11 April 2006 at 10:09 am
In the increasingly small gaps in my day when I’m not a) working b) eating c) sleeping d) leafletting or e) canvassing, the occasional small thought appears, lingers for a moment, and then disappears into the reality of the boxes of election literature that have taken up residence in my front room, my car, my hallway and my stairs.
Here are a selection of those thoughts from the past few days.
Am I the only one who would actively like Alan Milburn to stand against Gordon Brown? The prospect of a Blairite ultra forcing Mr Brown to look to his left for the votes, allies and policies he needs rather than to the right when challenged by a Campaign Group type seems great to me. Just as long as we get an election, not a coronation.

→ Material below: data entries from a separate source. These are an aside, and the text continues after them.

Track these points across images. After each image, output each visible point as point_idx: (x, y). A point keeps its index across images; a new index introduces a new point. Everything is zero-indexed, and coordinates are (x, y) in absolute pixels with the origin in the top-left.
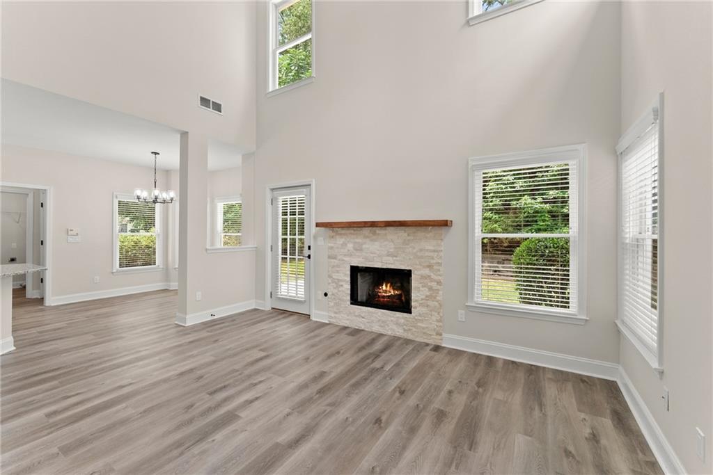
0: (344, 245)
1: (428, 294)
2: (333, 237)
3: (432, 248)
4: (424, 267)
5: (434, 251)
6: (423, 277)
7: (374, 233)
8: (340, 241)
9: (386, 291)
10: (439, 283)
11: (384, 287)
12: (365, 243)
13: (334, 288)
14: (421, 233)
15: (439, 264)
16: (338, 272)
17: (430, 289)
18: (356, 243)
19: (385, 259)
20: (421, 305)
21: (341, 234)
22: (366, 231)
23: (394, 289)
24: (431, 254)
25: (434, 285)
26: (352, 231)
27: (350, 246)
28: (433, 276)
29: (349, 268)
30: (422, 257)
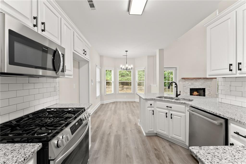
0: (188, 83)
1: (209, 93)
2: (185, 81)
3: (209, 83)
4: (208, 87)
5: (210, 84)
6: (208, 89)
7: (197, 80)
8: (187, 82)
9: (195, 94)
10: (211, 90)
11: (195, 93)
12: (194, 83)
13: (185, 94)
14: (207, 80)
15: (211, 86)
16: (186, 90)
17: (210, 92)
18: (191, 83)
19: (199, 86)
20: (208, 95)
21: (187, 81)
22: (194, 80)
23: (197, 93)
24: (209, 84)
25: (210, 91)
26: (190, 80)
27: (190, 83)
28: (210, 89)
29: (190, 89)
30: (208, 85)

In what way is this a story? Those of us who have major disagreements with our party on Iraq have been making it clear for years, and since when is it a surprise that the party of local and national government would quite like the electorate to make up their minds on the issues of the election, the issues that the people being elected might actually be able to affect, and not well-printed but content-free puffs about “Blair’s man in (insert constituency)”?
I spent Sunday stomping around my (hoped for) patch leafletting in a state of supressed fury as well-spoken “friend of the royals” after well-spoken “friend of the royals” queued up on Radio 4 to excuse Prince Harry’s end of term excursion to Spearmint Rhino. Given that I disagree with the existence of a royal family altogether, why his latest outrage should surprise me I don’t know.
And this morning, I see that the Tories have joined the civilised world and realised that child poverty is a blight on our nation. Despite their support for the Labour target to end child poverty in a generation, though, they won’t sign up to it, just make it an “aspiration”. Nothing ever changes there then.
So, that’s that. Prepare for another week-long gap until more thoughts appear on this blog. Seeya.